Over the next 12 months, the circulating supply of the cryptocurrency is expected to increase by 1.6 billion tokens.
These unlocks will dilute the existing supply of the cryptocurrency, and will likely lead to more downward pressure on price.
Another major issue causing the price dips is the lack of major exchange listings.
Since its launch, Pi has been unavailable on top exchanges like Binance or Kraken.
This limits liquidity and prevents millions of users from buying or selling the token easily.
As such, for a token with ambitions to become a mainstream digital asset, this can be a huge limitation.
Finally, while Pi network initially promised to on-board developers for a stronger defi ecosystem, its infrastructure has yet to mature.
Many developers continue choosing to build on more mature networks like Avalanche and Solana, with Pi left on the back burner.
All of these issues combined, are the reason for the drop in value and investor confidence.
What’s Next for Pi Network?
From a technical standpoint, the next key resistance levels to watch out for are the $0.87 zone and the psychological $1.00 mark.
If Pi can break through these levels with strong volume and market support, it could kick start a new territory claim from its previous decline.
A move above the $1 mark would represent over a 100% recovery from its most recent low/
It could even reignite investor interest.

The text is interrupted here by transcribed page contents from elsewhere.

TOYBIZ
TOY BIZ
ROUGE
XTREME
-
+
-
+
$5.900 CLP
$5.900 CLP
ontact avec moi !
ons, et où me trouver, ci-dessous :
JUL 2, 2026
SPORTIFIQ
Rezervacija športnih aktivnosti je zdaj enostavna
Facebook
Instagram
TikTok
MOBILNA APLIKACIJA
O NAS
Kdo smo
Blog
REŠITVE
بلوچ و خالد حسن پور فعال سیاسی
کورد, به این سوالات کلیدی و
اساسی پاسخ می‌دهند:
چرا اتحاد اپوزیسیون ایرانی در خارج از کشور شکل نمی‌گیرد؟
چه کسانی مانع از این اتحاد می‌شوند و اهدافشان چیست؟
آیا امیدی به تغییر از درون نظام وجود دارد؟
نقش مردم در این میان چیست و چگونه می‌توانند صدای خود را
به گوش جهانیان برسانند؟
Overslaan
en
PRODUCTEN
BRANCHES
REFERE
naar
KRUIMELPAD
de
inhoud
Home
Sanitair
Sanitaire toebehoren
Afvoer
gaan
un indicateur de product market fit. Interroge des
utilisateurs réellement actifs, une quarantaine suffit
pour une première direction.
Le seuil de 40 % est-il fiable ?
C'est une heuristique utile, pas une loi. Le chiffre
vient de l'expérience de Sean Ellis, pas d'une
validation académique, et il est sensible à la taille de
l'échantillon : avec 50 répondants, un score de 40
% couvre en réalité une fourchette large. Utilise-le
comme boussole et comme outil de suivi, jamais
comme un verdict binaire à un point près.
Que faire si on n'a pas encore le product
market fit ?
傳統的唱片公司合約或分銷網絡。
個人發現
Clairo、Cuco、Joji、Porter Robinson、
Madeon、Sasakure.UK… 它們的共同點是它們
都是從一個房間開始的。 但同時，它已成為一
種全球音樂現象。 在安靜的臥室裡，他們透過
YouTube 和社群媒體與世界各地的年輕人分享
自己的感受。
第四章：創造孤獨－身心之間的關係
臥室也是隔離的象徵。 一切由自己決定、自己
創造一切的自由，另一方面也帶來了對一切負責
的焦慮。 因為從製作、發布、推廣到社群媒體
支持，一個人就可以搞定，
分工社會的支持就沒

On the other hand, a break below the $0.5 price level would indicate a lower low for the cryptocurrency, and would invalidate the bullish outlook altogether.
A lot will depend on the general crypto market as a whole. However, Pi network needs to make progress on its own, in terms of exchange listings, transparency, ecosystem development and more.
Weekend Snapshot
The overall crypto market has been relatively flat over the weekend, and Pi network remains one of the best performers over the last few days.
Major altcoins like Ethereum, XRP, BNB and Solana have seen minor losses within the same timeframe, with AVAX leading the decline and dropping by over 4%, along with others like CRO, DOGE, and TON also slipped.
Bitcoin continues to trade above the $82,000 zone after recovering from an earlier dip to $81,600.
The cryptocurrency’s market cap remains above the $1.65 trillion zone, with a dominance at nearly 60%.

Overall, Pi network is back on many investors’ radars.
However, the road remains bumpy. All of the aforementioned problems are issues that need solving, and investors should treat any price rallies with cautious optimism.
For now, all eyes are on the $1.00 level.
A break above this price level could shift the narrative once again. A break below $0.5 on the other hand, could bring the ears back into action with force.